WHAT THIS EXERCISE ASKS
[A] Summarize the forum post on curve continuity below in two sentences.
[B] In the forum post on curve continuity below, where are the only points at which C1- or C2-continuity can fail?

READING TEXT
- Opening Delimiter -

02-25-2022, 05:17 PM
(02-25-2022, 02:44 PM)Ottia Tuota Wrote:(02-25-2022, 12:30 PM)Ofnuts Wrote: Is the "C2-continuity" more constraining than having the two tangents colinear and symmetric (what you get by depressing the shift key when moving tangents)? Because experimentally this alone doesn't define a single solution.
This is not my line of expertise, but I try to answer as I understand it.
Short answer: Having the two tangents collinear and symmetric means C1-continuity. The C2-continuity is more constraining in that it brings in an additional condition on curvature.
Long answer: A stroke of a path defines a parametric curve, that is, a function f(t) from some real interval to the plane. You can think that we take the parametric representations P(t) of the individual Bezier segments (each one between two anchors), and from those P(t)'s we compose the f(t) in a certain manner. (I can expand this more in detail if you like.) Then:Since the P(t)'s are polynomials and have all derivatives continuous the only points where C1- or C2-continuity can fail are the anchors where we change from one Bezier segment to the next.
- C1-continuity means that the first derivative f'(t) is continuous everywhere.
- C2-continuity means that the first and second derivatives f'(t) and f''(t) are continuous everywhere.
So let us look at one anchor A. There two Bezier segments meet, let us call them "left segment" and "right segment". Let the left segment have control points p0,p1,p2,p3 and the right segment q0,q1,q2,q3. Then p3=q0=A.
Let P(t) and Q(t) be the functions of the two segments (the polynomials of degree 3 involving the Bernstein polynomials). We know that the derivatives at A are: P'(1) = 3*(-p2+p3) and Q'(0)=3*(-q0+q1). That is, the derivatives are equal to 3 times the handles (ignoring the directions).

- Closing Delimiter -

GIVEN ENTRIES
- Opening Delimiter -

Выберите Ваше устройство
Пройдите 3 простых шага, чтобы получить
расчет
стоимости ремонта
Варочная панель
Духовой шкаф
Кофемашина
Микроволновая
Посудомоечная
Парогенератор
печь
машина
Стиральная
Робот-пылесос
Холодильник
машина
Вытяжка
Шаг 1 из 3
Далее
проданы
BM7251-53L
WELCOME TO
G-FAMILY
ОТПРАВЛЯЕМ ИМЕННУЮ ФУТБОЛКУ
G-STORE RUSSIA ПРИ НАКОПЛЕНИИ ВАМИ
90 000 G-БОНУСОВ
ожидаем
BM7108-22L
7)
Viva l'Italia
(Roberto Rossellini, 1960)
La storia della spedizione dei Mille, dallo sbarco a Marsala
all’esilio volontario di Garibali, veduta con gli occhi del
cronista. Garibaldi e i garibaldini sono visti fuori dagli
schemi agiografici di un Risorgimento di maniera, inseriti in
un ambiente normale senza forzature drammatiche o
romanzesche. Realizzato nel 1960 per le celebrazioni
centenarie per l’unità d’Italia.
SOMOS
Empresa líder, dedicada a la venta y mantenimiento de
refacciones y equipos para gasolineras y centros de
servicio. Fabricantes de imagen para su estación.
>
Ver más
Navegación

- Closing Delimiter -

EXPECTED RESULTS
[A] Collinear, symmetric tangents give C1-continuity, while C2-continuity adds a further condition on curvature because both the first and second derivatives of the path's parametric curve must be continuous. Since each Bezier segment is a polynomial, continuity can fail only at the anchors, where the derivatives equal three times the handles.

[B] At the anchors where one Bezier segment changes to the next.